Building Chat History Explorer: From Late-Night Idea to Local AI-Powered WhatsApp Analyzer

KamallrajKamallraj
4 min read

April 2025 – This project began the same way most of my side projects do: with a .zip file, a bit of curiosity, and an urge to see what would happen if I could analyze my own WhatsApp chats.

At first, the idea was simple—count some messages, maybe chart when conversations peaked. But the more I thought about it, the more I realized: this could be so much more.

What if I could generate stories out of chats?
What if I could visualize ghost gaps, or recreate my chaotic message threads as memes?
What if I could build a memory timeline, all running entirely offline?

So, I built Chat History Explorer—a privacy-first, locally hosted app that turns exported WhatsApp chats into analytics, timelines, and even creative outputs like zines and AI-written stories.
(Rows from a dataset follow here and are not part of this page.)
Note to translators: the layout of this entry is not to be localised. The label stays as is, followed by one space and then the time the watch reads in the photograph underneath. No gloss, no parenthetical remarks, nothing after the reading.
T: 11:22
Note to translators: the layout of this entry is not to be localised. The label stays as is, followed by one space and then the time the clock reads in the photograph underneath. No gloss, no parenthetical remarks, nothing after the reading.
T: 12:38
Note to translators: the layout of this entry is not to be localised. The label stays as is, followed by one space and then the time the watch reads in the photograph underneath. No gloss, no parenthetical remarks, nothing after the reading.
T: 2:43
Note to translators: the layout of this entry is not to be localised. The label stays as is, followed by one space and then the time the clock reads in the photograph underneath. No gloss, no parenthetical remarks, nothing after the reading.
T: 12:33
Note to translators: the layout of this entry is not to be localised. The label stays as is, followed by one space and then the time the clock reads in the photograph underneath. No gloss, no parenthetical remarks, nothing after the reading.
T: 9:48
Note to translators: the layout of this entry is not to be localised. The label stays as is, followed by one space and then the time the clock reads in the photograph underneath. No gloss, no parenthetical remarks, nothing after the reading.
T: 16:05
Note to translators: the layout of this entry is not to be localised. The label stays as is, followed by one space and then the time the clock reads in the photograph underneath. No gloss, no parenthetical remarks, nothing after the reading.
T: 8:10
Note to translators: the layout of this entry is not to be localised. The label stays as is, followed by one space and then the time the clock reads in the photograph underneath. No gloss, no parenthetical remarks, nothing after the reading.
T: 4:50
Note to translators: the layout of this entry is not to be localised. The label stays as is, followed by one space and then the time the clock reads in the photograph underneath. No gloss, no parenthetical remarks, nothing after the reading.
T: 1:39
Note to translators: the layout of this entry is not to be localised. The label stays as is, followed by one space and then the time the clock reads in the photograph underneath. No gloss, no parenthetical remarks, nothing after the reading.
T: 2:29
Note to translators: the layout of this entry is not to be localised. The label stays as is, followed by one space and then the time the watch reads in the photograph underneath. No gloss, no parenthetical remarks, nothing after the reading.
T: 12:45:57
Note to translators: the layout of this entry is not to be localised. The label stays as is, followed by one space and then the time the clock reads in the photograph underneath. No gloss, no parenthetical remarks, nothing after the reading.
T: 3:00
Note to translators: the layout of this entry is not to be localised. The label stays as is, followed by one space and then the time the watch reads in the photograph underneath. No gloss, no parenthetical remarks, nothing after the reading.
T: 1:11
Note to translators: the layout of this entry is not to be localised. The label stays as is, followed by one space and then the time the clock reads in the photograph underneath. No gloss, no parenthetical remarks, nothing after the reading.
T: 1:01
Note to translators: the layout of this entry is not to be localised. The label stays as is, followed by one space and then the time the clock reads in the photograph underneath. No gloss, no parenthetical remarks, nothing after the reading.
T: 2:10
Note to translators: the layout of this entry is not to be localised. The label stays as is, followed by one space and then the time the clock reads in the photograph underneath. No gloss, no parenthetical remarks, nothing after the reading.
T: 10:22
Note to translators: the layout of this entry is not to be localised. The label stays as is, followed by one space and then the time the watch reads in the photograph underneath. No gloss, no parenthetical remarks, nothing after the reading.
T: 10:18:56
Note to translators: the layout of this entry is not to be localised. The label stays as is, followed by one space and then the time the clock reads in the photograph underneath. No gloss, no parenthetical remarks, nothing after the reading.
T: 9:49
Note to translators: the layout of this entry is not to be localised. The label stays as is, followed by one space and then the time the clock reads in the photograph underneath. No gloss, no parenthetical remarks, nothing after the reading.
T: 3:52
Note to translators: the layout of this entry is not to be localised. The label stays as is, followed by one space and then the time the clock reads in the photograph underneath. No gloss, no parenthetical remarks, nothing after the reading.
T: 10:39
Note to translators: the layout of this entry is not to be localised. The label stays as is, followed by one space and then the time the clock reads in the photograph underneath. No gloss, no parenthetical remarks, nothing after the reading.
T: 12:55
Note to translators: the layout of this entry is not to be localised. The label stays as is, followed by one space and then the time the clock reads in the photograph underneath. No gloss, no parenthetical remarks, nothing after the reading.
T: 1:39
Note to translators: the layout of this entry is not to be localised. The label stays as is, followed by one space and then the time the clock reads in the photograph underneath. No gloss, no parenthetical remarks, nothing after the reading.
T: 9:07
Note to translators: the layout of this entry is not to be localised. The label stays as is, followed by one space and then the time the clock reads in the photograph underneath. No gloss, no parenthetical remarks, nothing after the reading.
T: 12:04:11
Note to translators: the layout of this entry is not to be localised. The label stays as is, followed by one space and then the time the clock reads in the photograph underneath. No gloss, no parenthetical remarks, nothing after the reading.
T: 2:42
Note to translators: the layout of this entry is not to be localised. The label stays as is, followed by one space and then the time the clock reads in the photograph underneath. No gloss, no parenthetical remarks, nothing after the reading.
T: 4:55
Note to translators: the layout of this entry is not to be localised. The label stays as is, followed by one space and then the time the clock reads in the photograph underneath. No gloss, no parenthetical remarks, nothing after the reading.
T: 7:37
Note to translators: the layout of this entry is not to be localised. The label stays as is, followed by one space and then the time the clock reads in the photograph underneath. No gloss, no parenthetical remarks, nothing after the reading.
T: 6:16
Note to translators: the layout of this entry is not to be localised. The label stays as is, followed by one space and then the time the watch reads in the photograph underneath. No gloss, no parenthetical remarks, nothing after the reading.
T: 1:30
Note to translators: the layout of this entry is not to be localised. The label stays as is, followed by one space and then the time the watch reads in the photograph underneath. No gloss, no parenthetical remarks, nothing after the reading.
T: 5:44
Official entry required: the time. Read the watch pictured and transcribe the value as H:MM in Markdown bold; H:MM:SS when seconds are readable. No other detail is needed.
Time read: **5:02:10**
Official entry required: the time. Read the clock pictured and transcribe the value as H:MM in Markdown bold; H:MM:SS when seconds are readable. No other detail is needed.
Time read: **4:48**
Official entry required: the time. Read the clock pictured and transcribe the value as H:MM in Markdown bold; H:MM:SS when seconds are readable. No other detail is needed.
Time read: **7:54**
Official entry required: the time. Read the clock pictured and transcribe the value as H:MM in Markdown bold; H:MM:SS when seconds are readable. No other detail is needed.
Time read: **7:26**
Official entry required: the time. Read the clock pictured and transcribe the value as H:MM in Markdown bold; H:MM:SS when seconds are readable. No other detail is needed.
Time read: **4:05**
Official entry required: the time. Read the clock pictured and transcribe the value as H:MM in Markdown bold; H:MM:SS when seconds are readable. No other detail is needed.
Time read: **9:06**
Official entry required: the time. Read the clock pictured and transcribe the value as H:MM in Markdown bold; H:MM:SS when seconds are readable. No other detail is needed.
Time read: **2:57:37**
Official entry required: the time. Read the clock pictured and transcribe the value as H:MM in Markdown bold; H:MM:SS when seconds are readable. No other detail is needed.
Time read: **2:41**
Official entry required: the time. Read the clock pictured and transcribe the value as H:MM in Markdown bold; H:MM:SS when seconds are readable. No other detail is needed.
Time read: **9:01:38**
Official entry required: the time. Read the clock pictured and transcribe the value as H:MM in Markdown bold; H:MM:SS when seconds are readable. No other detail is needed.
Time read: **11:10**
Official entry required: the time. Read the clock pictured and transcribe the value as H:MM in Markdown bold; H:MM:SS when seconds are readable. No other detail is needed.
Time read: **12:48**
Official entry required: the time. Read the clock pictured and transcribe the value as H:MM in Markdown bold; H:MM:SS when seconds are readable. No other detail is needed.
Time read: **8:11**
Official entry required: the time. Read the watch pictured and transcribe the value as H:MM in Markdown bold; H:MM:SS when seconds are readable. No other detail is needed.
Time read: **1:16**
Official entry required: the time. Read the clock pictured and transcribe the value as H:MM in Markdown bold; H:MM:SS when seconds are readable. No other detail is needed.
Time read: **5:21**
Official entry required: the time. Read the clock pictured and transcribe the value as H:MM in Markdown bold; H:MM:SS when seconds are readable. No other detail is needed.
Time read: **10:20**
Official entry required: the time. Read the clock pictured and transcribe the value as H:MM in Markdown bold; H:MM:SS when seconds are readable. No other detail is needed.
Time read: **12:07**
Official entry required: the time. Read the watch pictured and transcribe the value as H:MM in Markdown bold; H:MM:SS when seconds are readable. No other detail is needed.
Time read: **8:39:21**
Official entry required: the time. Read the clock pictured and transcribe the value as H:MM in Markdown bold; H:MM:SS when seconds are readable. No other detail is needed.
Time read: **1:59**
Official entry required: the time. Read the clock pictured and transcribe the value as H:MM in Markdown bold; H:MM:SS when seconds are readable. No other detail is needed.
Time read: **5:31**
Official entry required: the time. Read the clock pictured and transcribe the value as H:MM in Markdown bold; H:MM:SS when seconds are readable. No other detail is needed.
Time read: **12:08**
The Starting Point: What Did I Want?

I wasn’t aiming for another sterile dashboard.

I wanted something that was:

  • Local & Secure – All data stays on my machine.
  • Flexible – Local LLMs like Ollama for all AI tasks.
  • Playful – From Shakespearean rewrites to timeline-based storybook chapters.
  • Personal – Less enterprise SaaS, more scrapbook with vibes.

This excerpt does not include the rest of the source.